Engellilerin Emeklilik Hakları Tehlikede!

Engellilerin emeklilik hakları üzerine önemli bir değişiklik 15 Ocak tarihinde hayata geçirildi. İlgili düzenleme ile “Baltazar Formülü” tamamen kaldırıldı ve yerine “çalışma gücü kayıp oranı” sistemi getirildi. Geçmiş uygulamada engellilerin göz, kulak, böbrek, kol, bacak gibi farklı organ ve uzuvlarındaki engel oranları bir araya getirilerek emeklilik hakkı belirlenmekteydi. Ancak yeni sistemde sadece en yüksek engel oranı dikkate alınacak; bu da birçok engelli birey için daha düşük emekli maaşı ya da emeklilik iptali anlamına geliyor. Dolayısıyla, bu yeni düzenleme yalnızca gelecekteki emeklilikleri değil, aynı zamanda mevcut engellilerin de emekli maaşlarını olumsuz etkileyebilir.
YENİ DÜZENLEME
Engellilerin Haklarına Erişim Platformu Sözcüsü Turhan İçli, Türkiye genelinde 158 engelli örgütünün temsilcisi olarak, bu yasalaşmanın tüm engellilerin emeklilik haklarını geriye götürdüğünü ifade etti. İçli, 5510 sayılı Sosyal Sigortalar Kanunu’nda yapılan değişiklikleri değerlendirdi ve “Baltazar formülünün kaldırılmasıyla birlikte 9 Ocak 2025’ten itibaren geçerli olacak yeni sistemin, sadece en yüksek engel oranını dikkate alacağını” belirtti. Bu durum, örneğin yüzde 45 görme engeli olan bir bireyin aynı anda sahip olduğu diğer engellerin, yani yüzde 20 böbrek, yüzde 10 kalp ve yüzde 30 diyabet engellerinin artık hesaba katılmayacağı anlamına geliyor. Sonuç olarak, bu bireyler daha geç emeklilik ve daha düşük emekli aylığı ile karşı karşıya kalacaklar.
Anayasaya Aykırı
İçli, yeni düzenlemenin engellilerin iş gücünü belirlemenin Sosyal Güvenlik Kurumu’na (SGK) devredilmesini de eleştirdi. “SGK, engellinin durumu ne olursa olsun yeniden muayeneye gönderip iş gücü raporu isteyecek” diyen İçli, bu durumun birlikte getireceği sonuçları şöyle açıkladı: “Çalışma gücü kaybı düşük bulunan kişilerden bazılarının emekli maaşları düşecek, bazıları da emeklilikten mahrum bırakılacak.” Bu tür uygulamaların son derece acımasız ve haksız olduğunu vurguladı. Ayrıca, hukukçu olan Turhan İçli, bu düzenlemenin daha önce kazanılmış hakları yok etmesi sebebiyle Anayasa’ya da aykırı olduğunu savundu.

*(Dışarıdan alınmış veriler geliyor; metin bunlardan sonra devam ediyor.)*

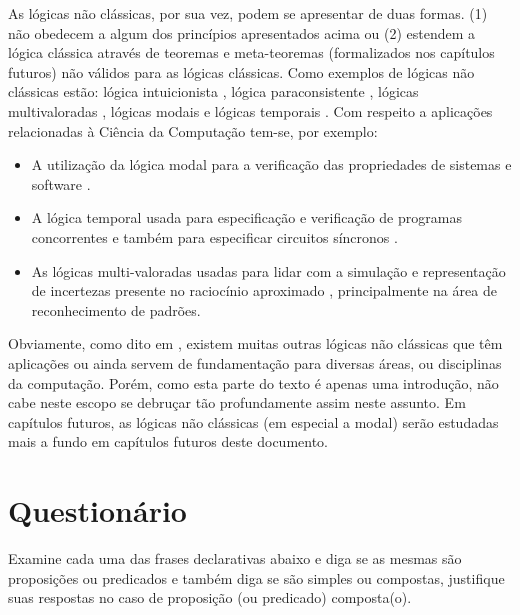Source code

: As lógicas não clássicas, por sua vez, podem se apresentar de duas formas. (1) não obedecem a algum dos princípios apresentados acima ou (2) estendem a lógica clássica através de teoremas e meta-teoremas (formalizados nos capítulos futuros) não válidos para as lógicas clássicas. Como exemplos de lógicas não clássicas estão: lógica intuicionista \cite{lungarzo1972}, lógica paraconsistente \cite{da2008logica}, lógicas multivaloradas \cite{benja-Logica, magnus2020}, lógicas modais \cite{magnus2020} e lógicas temporais \cite{halpern1983, harel1979, manna1979}. Com respeito a aplicações relacionadas à Ciência da Computação tem-se, por exemplo:

\begin{itemize}
	\item A utilização da lógica modal para a verificação das propriedades de sistemas e software \cite{harel1979}.
	\item A lógica temporal usada para especificação e verificação de programas
concorrentes \cite{manna1979} e também para especificar circuitos síncronos \cite{halpern1983}.
	\item As lógicas multi-valoradas usadas para lidar com a simulação e representação de
incertezas presente no raciocínio aproximado \cite{benja-Logica}, principalmente na área de reconhecimento de padrões.
\end{itemize}

Obviamente, como dito em \cite{benja-Logica}, existem muitas outras lógicas não clássicas que têm aplicações ou ainda servem de fundamentação para diversas áreas, ou disciplinas da computação. Porém, como esta parte do texto é apenas uma introdução, não cabe neste escopo se debruçar tão profundamente assim neste assunto. Em capítulos futuros, as lógicas não clássicas (em especial a modal) serão estudadas mais a fundo em capítulos futuros deste documento.

\section{Questionário}\label{sec:Questionario1part3}

\begin{questao}
	Examine cada uma das frases declarativas abaixo e diga se as mesmas são proposições ou predicados e também diga se são simples ou compostas, justifique suas respostas no caso de proposição (ou predicado) composta(o).
\end{questao}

Yeni düzenlemenin getirdiği sorunlar ve olumsuz etkiler, engelli bireylerin yaşam kalitesini, sosyal güvencelerini ve ekonomik durumlarını ciddi şekilde tehdit ediyor. Bu konuyla ilgili yapılan eleştiriler, engelli bireylerin haklarını koruma amacı güden platformlarda ve sivil toplum kuruluşlarında yoğunlaşmış durumda. Gelecek dönemde, engellilerin bu yeni düzenleme karşısında nasıl bir tepki verecekleri ve hukuksal süreçlerin nasıl işleyeceği merak konusu. Engellilerin haklarının korunması ve sosyal güvenlik sistemindeki adaletsizliklerin giderilmesi adına yapılacak çalışmalara duyulan ihtiyaç, daha da belirgin hale gelmiştir.